• _Task brief_
Only the lines below from the one containing "ΟΡΟΙ & ΠΟΛΙΤΙΚΗ" through the one containing "Contract Manager​" belong in the answer, set down exactly, with the pictures left out.

• _Material for this task_
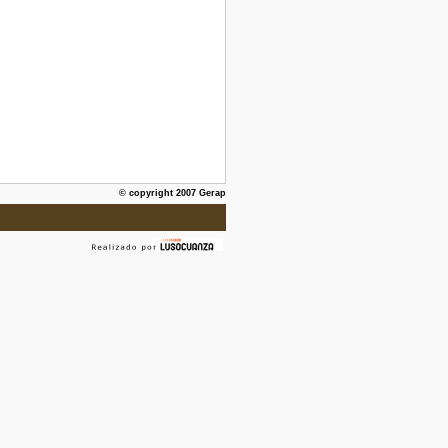
© copyright 2007 Gerap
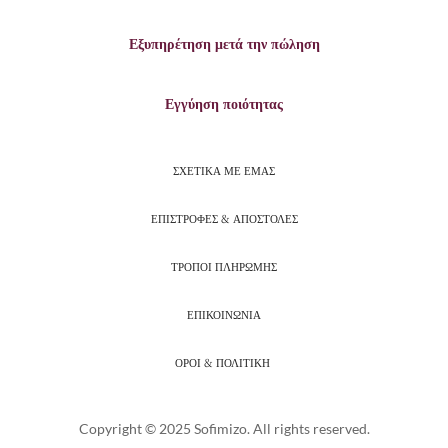
Εξυπηρέτηση μετά την πώληση
Εγγύηση ποιότητας
ΣΧΕΤΙΚΑ ΜΕ ΕΜΑΣ
ΕΠΙΣΤΡΟΦΕΣ & ΑΠΟΣΤΟΛΕΣ
ΤΡΟΠΟΙ ΠΛΗΡΩΜΗΣ
ΕΠΙΚΟΙΝΩΝΙΑ
ΟΡΟΙ & ΠΟΛΙΤΙΚΗ
Copyright © 2025 Sofimizo. All rights reserved.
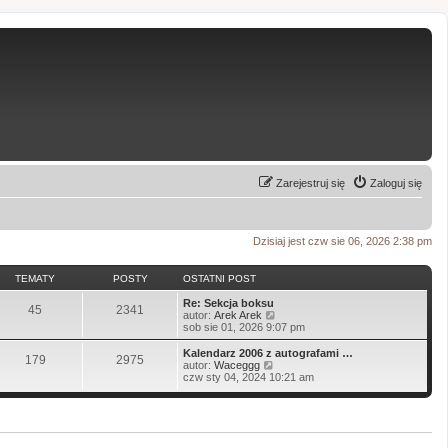
Zarejestruj się
Zaloguj się
Dzisiaj jest czw sie 06, 2026 2:38 pm
TEMATY
POSTY
OSTATNI POST
Re: Sekcja boksu
45
2341
W
autor:
Arek Arek
y
sob sie 01, 2026 9:07 pm
ś
w
Kalendarz 2006 z autografami …
179
2975
i
W
autor:
Waceggg
e
y
czw sty 04, 2024 10:21 am
t
ś
l
w
n
i
a
e
j
t
n
l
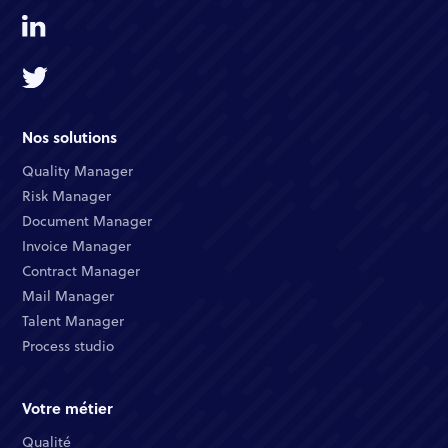
Nos solutions
Quality Manager​
Risk Manager​
Document Manager​
Invoice Manager​
Contract Manager​
Mail Manager​
Talent Manager​
Process studio
Votre métier
Qualité​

• _Completed task_
ΟΡΟΙ & ΠΟΛΙΤΙΚΗ
Copyright © 2025 Sofimizo. All rights reserved.
Zarejestruj się
Zaloguj się
Dzisiaj jest czw sie 06, 2026 2:38 pm
TEMATY
POSTY
OSTATNI POST
Re: Sekcja boksu
45
2341
W
autor:
Arek Arek
y
sob sie 01, 2026 9:07 pm
ś
w
Kalendarz 2006 z autografami …
179
2975
i
W
autor:
Waceggg
e
y
czw sty 04, 2024 10:21 am
t
ś
l
w
n
i
a
e
j
t
n
l
Nos solutions
Quality Manager​
Risk Manager​
Document Manager​
Invoice Manager​
Contract Manager​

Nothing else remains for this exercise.